L'INCa aurait plutôt tendance à se réjouir de ce chiffre. Moi ça me chagrine.

Que les maladies cardio-vasculaires arrivent loin derrière le cancer et le sida, ça je peux le comprendre.
Mais que le sida soit loin de faire aussi peur que le cancer ... en dit long sur la médiatisation du cancer ou plutôt le manque de médiatisation du sida.

J'admets que si j'avais été interrogée pour l'étude, j'aurais sans doute cité moi aussi le cancer en premier. Par réflexe. Parce que je baigne là dedans au quotidien.

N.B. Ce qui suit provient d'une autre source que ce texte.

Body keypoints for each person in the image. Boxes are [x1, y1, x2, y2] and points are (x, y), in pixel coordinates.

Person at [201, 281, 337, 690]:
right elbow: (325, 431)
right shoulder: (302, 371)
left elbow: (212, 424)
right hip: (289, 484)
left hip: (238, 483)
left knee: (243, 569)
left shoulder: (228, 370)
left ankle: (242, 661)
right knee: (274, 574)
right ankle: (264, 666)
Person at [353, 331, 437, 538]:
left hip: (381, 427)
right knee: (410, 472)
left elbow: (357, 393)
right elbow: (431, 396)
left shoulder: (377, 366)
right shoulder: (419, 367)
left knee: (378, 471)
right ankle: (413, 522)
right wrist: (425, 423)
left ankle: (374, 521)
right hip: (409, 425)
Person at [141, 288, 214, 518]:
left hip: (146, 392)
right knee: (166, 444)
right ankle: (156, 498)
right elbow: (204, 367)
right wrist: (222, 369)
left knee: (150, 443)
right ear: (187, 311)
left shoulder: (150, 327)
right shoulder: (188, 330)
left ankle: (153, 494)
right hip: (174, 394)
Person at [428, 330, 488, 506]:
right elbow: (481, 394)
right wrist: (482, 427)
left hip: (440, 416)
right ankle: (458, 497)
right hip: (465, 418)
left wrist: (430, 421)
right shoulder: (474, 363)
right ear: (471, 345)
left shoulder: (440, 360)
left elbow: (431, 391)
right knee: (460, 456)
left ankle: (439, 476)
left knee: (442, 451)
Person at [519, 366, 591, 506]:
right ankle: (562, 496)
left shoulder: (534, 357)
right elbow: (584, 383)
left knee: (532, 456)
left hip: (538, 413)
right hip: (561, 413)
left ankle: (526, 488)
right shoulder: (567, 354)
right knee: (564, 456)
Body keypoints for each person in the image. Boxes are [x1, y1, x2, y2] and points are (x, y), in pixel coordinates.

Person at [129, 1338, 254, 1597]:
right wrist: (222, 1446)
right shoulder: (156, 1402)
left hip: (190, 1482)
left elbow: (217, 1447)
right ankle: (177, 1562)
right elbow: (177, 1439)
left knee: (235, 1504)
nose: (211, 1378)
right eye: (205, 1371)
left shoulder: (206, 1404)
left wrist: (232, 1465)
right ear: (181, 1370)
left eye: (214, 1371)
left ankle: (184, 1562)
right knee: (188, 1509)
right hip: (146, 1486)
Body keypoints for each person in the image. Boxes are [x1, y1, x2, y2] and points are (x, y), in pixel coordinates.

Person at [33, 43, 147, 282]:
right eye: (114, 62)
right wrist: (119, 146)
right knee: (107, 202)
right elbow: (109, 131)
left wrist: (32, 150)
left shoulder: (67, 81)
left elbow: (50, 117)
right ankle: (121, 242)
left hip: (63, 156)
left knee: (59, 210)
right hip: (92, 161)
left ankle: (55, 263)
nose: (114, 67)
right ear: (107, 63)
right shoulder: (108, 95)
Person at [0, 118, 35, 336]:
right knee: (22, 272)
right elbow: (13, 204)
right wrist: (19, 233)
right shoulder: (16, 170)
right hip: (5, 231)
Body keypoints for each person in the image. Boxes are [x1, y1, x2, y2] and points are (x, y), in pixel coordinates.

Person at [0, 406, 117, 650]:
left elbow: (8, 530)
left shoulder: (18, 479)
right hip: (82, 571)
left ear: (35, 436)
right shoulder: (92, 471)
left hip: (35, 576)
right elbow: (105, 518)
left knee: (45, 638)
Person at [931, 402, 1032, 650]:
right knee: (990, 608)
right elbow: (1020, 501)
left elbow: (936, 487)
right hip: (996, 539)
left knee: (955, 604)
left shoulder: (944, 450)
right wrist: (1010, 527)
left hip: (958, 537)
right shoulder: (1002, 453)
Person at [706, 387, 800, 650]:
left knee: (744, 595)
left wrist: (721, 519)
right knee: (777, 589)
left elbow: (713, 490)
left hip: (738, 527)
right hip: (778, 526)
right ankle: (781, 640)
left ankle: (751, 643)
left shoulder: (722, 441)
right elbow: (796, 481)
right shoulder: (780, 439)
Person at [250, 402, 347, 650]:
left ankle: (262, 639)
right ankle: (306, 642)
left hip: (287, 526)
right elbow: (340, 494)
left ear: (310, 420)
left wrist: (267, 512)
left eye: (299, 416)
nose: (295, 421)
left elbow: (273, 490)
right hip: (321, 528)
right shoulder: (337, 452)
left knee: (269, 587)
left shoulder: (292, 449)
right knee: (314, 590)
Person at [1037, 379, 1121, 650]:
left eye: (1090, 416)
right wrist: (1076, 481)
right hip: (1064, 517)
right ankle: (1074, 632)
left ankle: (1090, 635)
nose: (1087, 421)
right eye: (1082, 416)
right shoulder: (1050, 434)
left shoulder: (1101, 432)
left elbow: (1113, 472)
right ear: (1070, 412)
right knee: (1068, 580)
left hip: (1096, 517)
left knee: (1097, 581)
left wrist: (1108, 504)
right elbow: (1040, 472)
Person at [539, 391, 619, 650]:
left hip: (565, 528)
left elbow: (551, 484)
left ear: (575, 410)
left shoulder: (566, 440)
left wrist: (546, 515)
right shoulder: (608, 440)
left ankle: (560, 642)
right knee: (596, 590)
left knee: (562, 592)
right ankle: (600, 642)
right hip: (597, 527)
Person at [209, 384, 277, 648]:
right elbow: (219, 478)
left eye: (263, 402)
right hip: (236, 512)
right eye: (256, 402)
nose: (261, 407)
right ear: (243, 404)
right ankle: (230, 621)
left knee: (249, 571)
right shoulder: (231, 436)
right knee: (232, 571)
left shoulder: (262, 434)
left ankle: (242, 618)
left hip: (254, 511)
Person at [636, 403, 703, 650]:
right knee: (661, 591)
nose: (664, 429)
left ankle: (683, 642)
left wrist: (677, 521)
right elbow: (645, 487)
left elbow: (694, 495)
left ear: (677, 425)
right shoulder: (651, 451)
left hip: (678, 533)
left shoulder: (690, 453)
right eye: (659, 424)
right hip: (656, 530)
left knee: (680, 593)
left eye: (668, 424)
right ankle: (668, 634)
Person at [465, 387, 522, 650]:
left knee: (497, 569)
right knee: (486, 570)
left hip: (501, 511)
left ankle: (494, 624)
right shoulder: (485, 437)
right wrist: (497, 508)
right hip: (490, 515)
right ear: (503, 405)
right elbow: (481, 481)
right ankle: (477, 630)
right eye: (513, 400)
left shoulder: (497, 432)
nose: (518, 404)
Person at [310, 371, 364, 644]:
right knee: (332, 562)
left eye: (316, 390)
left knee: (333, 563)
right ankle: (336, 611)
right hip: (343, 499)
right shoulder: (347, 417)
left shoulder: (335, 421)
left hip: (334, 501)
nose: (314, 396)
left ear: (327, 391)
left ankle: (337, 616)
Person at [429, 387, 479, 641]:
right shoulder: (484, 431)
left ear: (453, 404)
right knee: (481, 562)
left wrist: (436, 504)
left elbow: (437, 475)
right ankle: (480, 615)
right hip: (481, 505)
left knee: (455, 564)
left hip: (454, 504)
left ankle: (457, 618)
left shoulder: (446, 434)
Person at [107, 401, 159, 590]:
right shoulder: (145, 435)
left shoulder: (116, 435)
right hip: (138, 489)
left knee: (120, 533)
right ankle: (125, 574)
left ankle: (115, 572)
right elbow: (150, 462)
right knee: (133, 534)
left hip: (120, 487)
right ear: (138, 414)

Et ... parce que le sida a complètement disparu de nos écrans et donc de nos cerveaux.

J'essaye de me souvenir de la dernière fois où j'ai vu un reportage sur le sujet à la TV - un vrai reportage, pas l'appel au sidaction qui ne s'accompagne même plus d'une vraie communication sur le sujet - et j'ai beau chercher ... je ne trouve pas.

Depuis 1977, le cancer (ou lié à celui-ci) a été 5 fois "Grande Cause nationale" quand le Sida ne l'a été que deux fois. Certes il ne l'a pas été depuis 1989 alors que le Sida l'a été en 2005 mais le premier plan cancer a été lancé en 2003, un second en 2009 ... le plan VIH/Sida et les IST quant à lui a été lancé en ... 2010. Et oui il est forcément à la peine par comparaison.
Sans oublier que le cancer à son institut national - outil précieux s'il en est pour la recherche, la communication envers le public et entre les professionnels de santé, le soutien aux innovations, la centralisation des données, l'uniformisation des pratiques, etc... - alors que le sida ... l'attend encore.
Sans parler des budgets afférents, que je n'ai pas été voir, mais qui doivent être proportionnés de la même façon que les actions citées plus haut.


Pourtant quand j'y réfléchis, le Sida me fait infiniment plus peur que le cancer.
Je reconnais que je connais nettement moins bien cette maladie que le cancer. Mais le fait qu'elle soit transmissible par un simple rapport sexuel non protégé, qu'elle soit incurable dans 100% des cas (la trithérapie ou la quadrithérapie ne soigne pas! Elle vise à empêcher l'apparition du syndrome d'immunodéficience acquise et les maladies opportunistes), les traitements très lourds pour augmenter l'espérance de vie, les discriminations / rejets dont sont victimes les porteurs du VIH etc... autant de choses que je juge plus effrayante qu'un cancer qui tue souvent ... mais pas toujours, qui n'est pas contagieux, et dont les traitements sont très durs mais en général limités dans le temps.

Je suis aussi catastrophée par le faible niveau de connaissance que les gens ont de cette maladie et les fausses idées qui circulent. Surtout les jeunes. Surtout concernant les modes de contaminations.
Et moins on en parle, moins ça risque de changer.

Le fait est que le Cancer et le Sida sont deux maladies très graves mais on ne peut pas dire qu'elles bénéficient des mêmes moyens en France. Ce sondage n'en est que le reflet.